BEGIN Data in this exercise

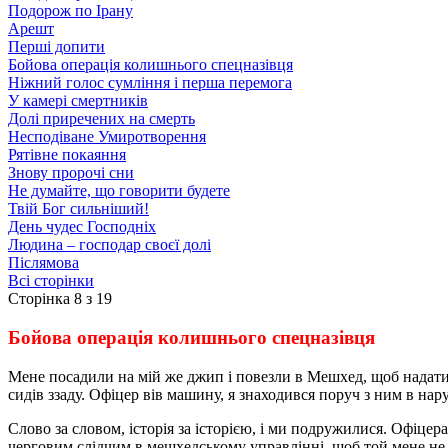
Подорож по Ірану
Арешт
Перші допити
Бойова операція колишнього спецназівця
Ніжний голос сумління і перша перемога
У камері смертників
Долі приречених на смерть
Несподіване Умиротворення
Рятівне покаяння
Знову пророчі сни
Не думайте, що говорити будете
Твій Бог сильніший!
День чудес Господніх
Людина – господар своєї долі
Післямова
Всі сторінки
Сторінка 8 з 19
Бойова операція колишнього спецназівця
Мене посадили на мій же джип і повезли в Мешхед, щоб надати 
сидів ззаду. Офіцер вів машину, я знаходився поруч з ним в нар
Слово за словом, історія за історією, і ми подружилися. Офіц
черговим слідчим в мешхедському управлінні, щоб той мене не 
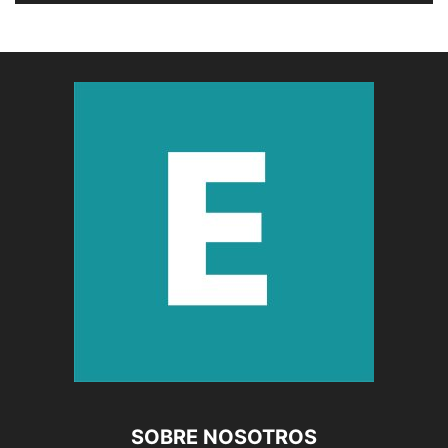
SOBRE NOSOTROS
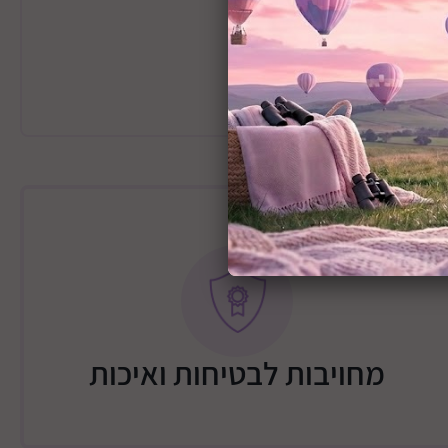
CP
מחויבות לבטיחות ואיכות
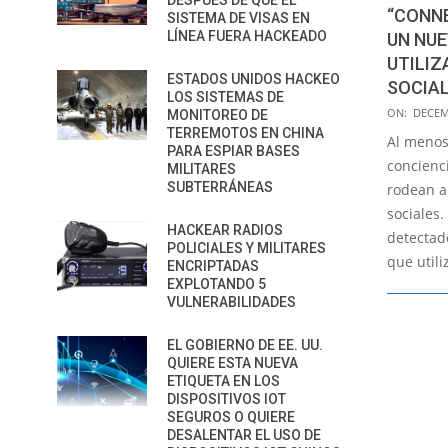
DESPUÉS DE QUE EL
“CONNE
SISTEMA DE VISAS EN
LÍNEA FUERA HACKEADO
UN NUE
UTILIZ
ESTADOS UNIDOS HACKEO
SOCIA
LOS SISTEMAS DE
2017-
ON:
DECEM
MONITOREO DE
12-
TERREMOTOS EN CHINA
Al menos
PARA ESPIAR BASES
26
concienc
MILITARES
SUBTERRÁNEAS
rodean a
sociales
HACKEAR RADIOS
detectad
POLICIALES Y MILITARES
que utili
ENCRIPTADAS
EXPLOTANDO 5
VULNERABILIDADES
EL GOBIERNO DE EE. UU.
QUIERE ESTA NUEVA
ETIQUETA EN LOS
DISPOSITIVOS IOT
SEGUROS O QUIERE
DESALENTAR EL USO DE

END Data in this exercise

■ **To-do item**:
Rewrite the entire listing above as a numbered list, one line of text per item, with blank lines omitted. Leave the pictures out of your answer.

■ **Solution**:
1. Подорож по Ірану
2. Арешт
3. Перші допити
4. Бойова операція колишнього спецназівця
5. Ніжний голос сумління і перша перемога
6. У камері смертників
7. Долі приречених на смерть
8. Несподіване Умиротворення
9. Рятівне покаяння
10. Знову пророчі сни
11. Не думайте, що говорити будете
12. Твій Бог сильніший!
13. День чудес Господніх
14. Людина – господар своєї долі
15. Післямова
16. Всі сторінки
17. Сторінка 8 з 19
18. Бойова операція колишнього спецназівця
19. Мене посадили на мій же джип і повезли в Мешхед, щоб надати 
20. сидів ззаду. Офіцер вів машину, я знаходився поруч з ним в нар
21. Слово за словом, історія за історією, і ми подружилися. Офіц
22. черговим слідчим в мешхедському управлінні, щоб той мене не 
23. SOBRE NOSOTROS
24. CP
25. מחויבות לבטיחות ואיכות
26. DESPUÉS DE QUE EL
27. “CONNE
28. SISTEMA DE VISAS EN
29. LÍNEA FUERA HACKEADO
30. UN NUE
31. UTILIZ
32. ESTADOS UNIDOS HACKEO
33. SOCIA
34. LOS SISTEMAS DE
35. 2017-
36. ON:
37. DECEM
38. MONITOREO DE
39. 12-
40. TERREMOTOS EN CHINA
41. Al menos
42. PARA ESPIAR BASES
43. 26
44. concienc
45. MILITARES
46. SUBTERRÁNEAS
47. rodean a
48. sociales
49. HACKEAR RADIOS
50. detectad
51. POLICIALES Y MILITARES
52. que utili
53. ENCRIPTADAS
54. EXPLOTANDO 5
55. VULNERABILIDADES
56. EL GOBIERNO DE EE. UU.
57. QUIERE ESTA NUEVA
58. ETIQUETA EN LOS
59. DISPOSITIVOS IOT
60. SEGUROS O QUIERE
61. DESALENTAR EL USO DE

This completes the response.